*Task brief*
Without including any pictures, write out all the entries exactly.

*Recorded data*

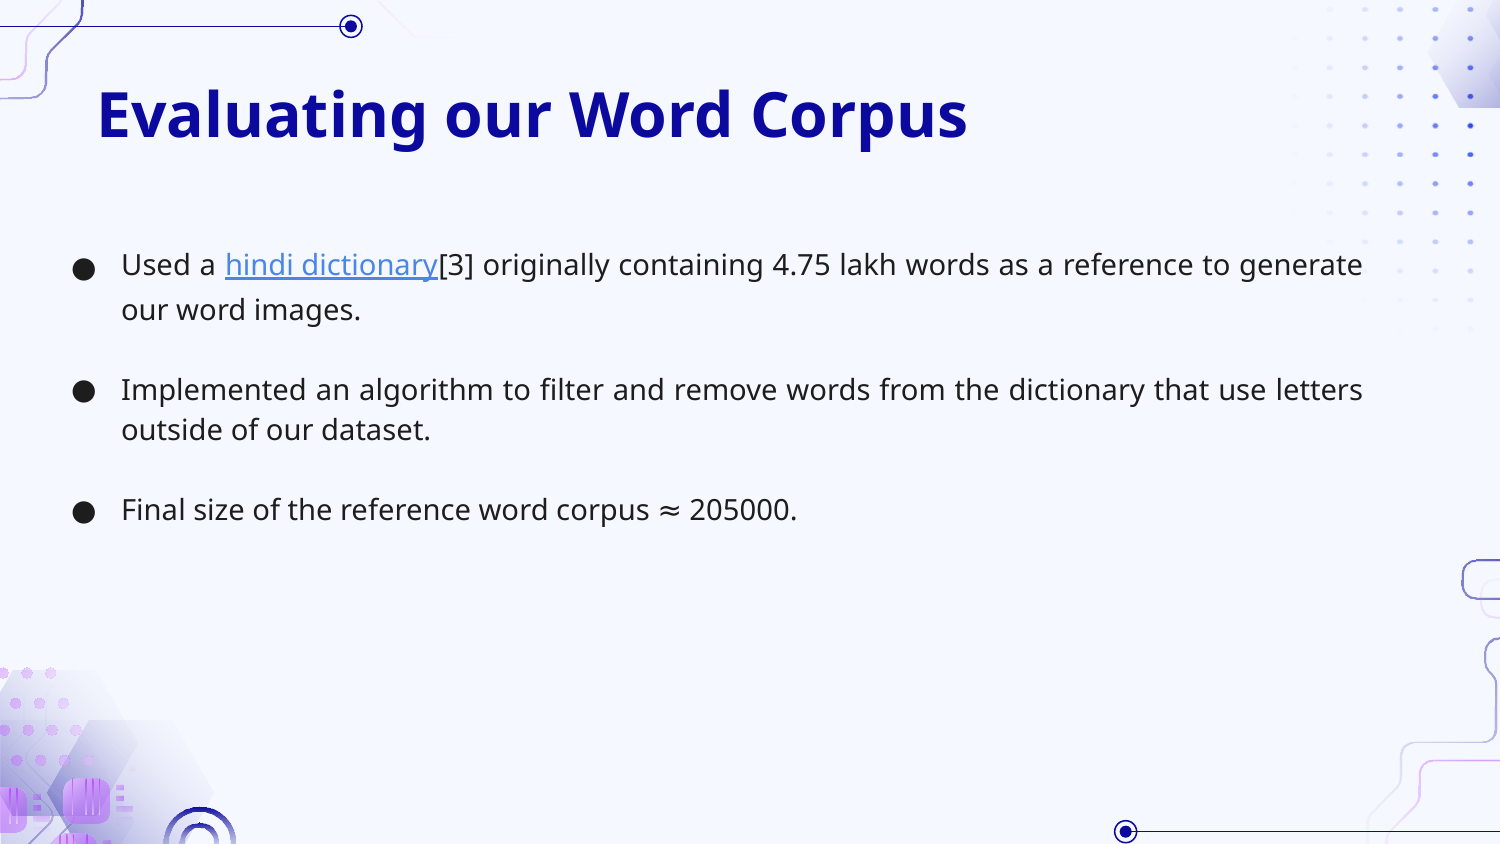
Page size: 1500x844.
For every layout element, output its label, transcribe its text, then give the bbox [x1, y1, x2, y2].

picture [1243, 0, 1500, 352]
text_box Used a hindi dictionary[3] originally containing 4.75 lakh words as a reference to generate our word images. Implemented an algorithm to filter and remove words from the dictionary that use letters outside of our dataset. Final size of the reference word corpus ≈ 205000. [31, 225, 1380, 683]
title Evaluating our Word Corpus [81, 59, 1390, 160]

*Answer space*
Page size: 1500x844.
For every layout element, output its label, transcribe its text, then give the bbox [x1, y1, x2, y2].

picture [1243, 0, 1500, 352]
text_box Used a hindi dictionary[3] originally containing 4.75 lakh words as a reference to generate our word images. Implemented an algorithm to filter and remove words from the dictionary that use letters outside of our dataset. Final size of the reference word corpus ≈ 205000. [31, 225, 1380, 683]
title Evaluating our Word Corpus [81, 59, 1390, 160]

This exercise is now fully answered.